Mitigation of damages is a rule in California, that says if you are injured because of someone else's actions, you must do what you reasonably can to recover from these injuries. In essence, reducing or minimizing the harm you suffer due to the accident.
For example, someone injures your leg. You can go treat it with the doctor and fully heal, but instead you let the injury get worse until a major procedure needs to be performed on your leg.
If the defendant can prove that you would have suffered less if you took reasonable steps, then the jury can reduce your award. However, the mitigation must be reasonable according to the specific facts and circumstances. There must not be undue hardship and difficulty in the steps you take to mitigate damages.
This rule is designed to eliminate an intentional run-up in costs by the plaintiff, trying to recover more money.
Even though you did nothing wrong, and the accident was someone else's fault, you still have a duty and responsibility to take care yourself and limit the extent of the harm caused by as much as possible. A plaintiff should not be compensated for harm that could have been avoided by reasonable effort and actions.
The law only requires you to take reasonable actions, not the correct ones. So if you are faced with two options to mitigate damages (i.e. receive medical treatment) and one is technically better than the other, you will no be punished for choosing the other one. You must only act diligently, reasonably, and in good faith.
The duty to mitigate is not a bar to recovery. In other words, if it is determined that you did fail to mitigate damages, it does not prevent you from recovering anything. It just reduces your recovery by the amount you could have avoided.

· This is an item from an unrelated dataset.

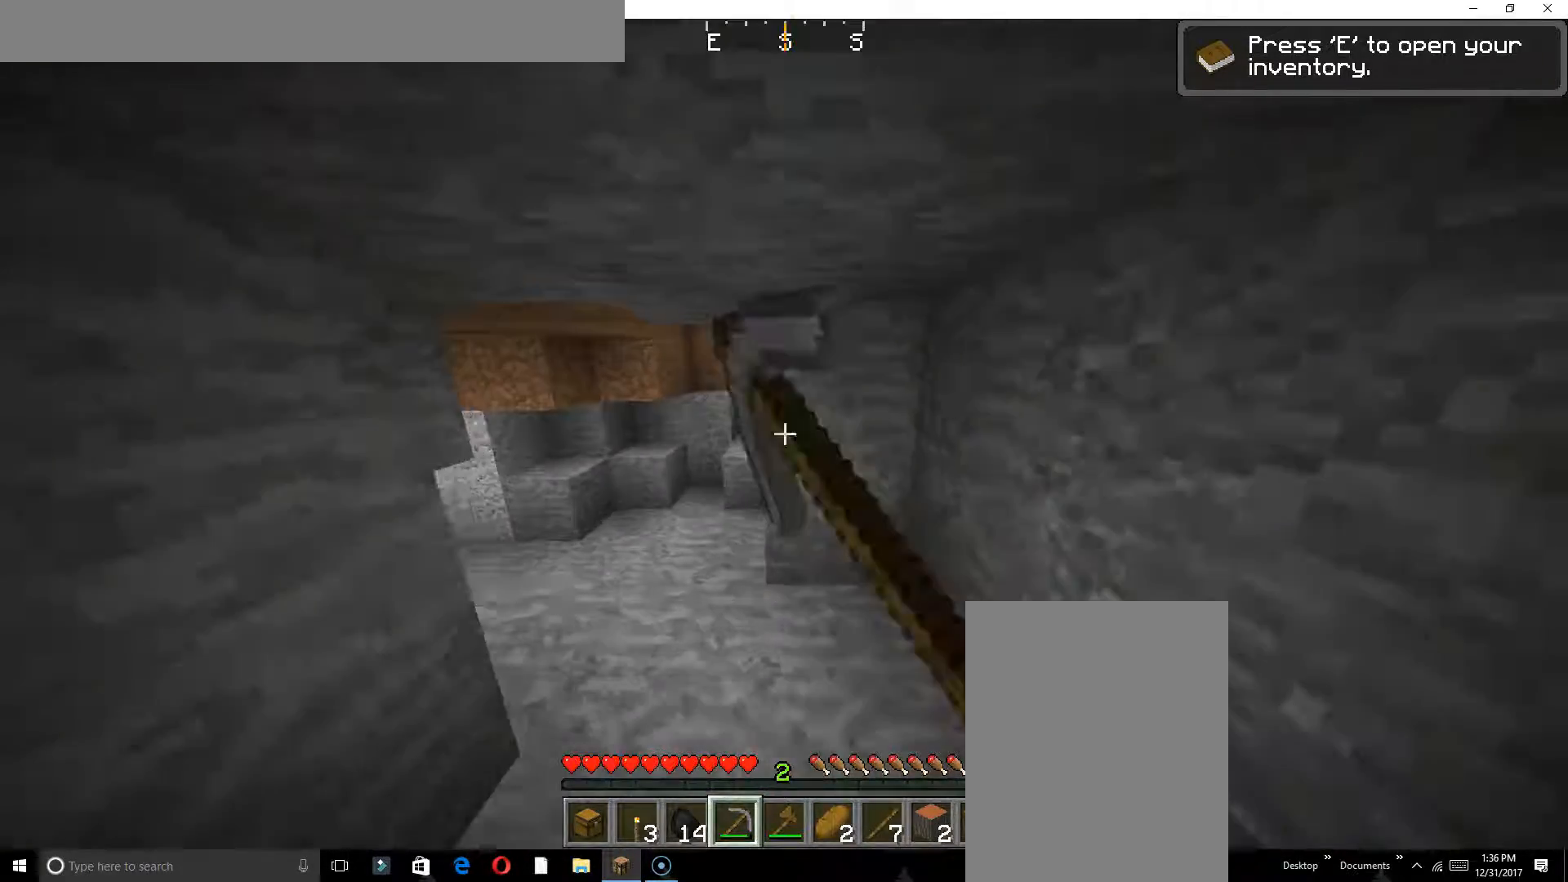
{"keys": ["w"], "events": []}
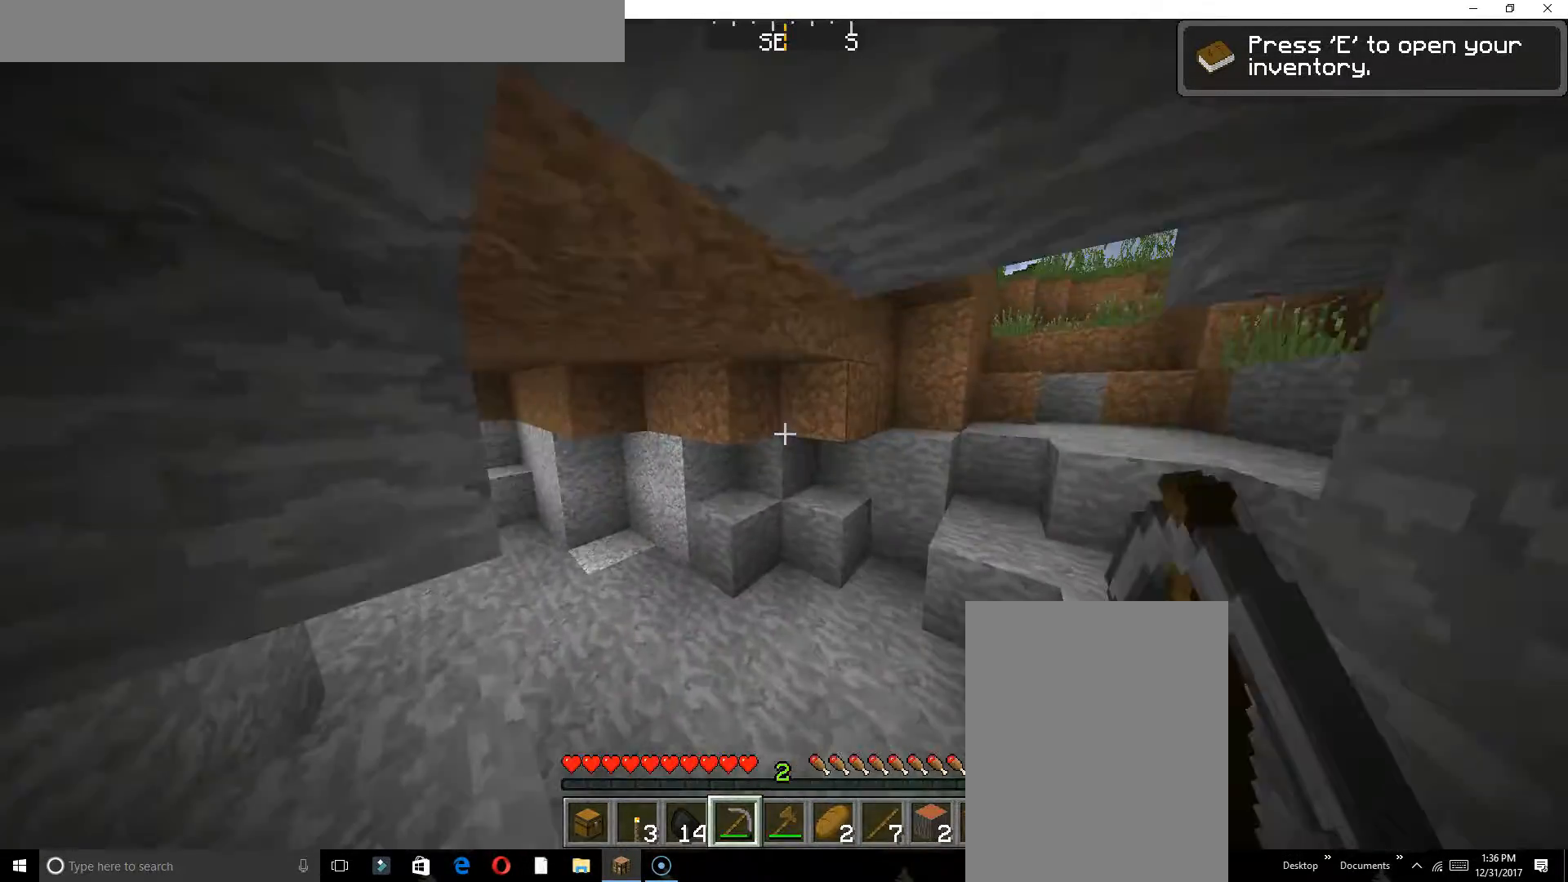
{"keys": ["w"], "events": []}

This rule applies in two major areas with car accident cases. There is a duty to seek reasonable treatment to recover from your injuries. So if you sought reasonable medical treatment soon after the accident, and continued to treat regularly with the doctors involved, you will be deemed to have mitigated damages.
The rule also applies when you make a claim for lost wages. If you are cleared to go back to work, but you refuse to, this may reduce the amount of lost earnings you claim.
So it's always good to coordinate with your attorneys and doctors in order to minimize this argument by the defendant.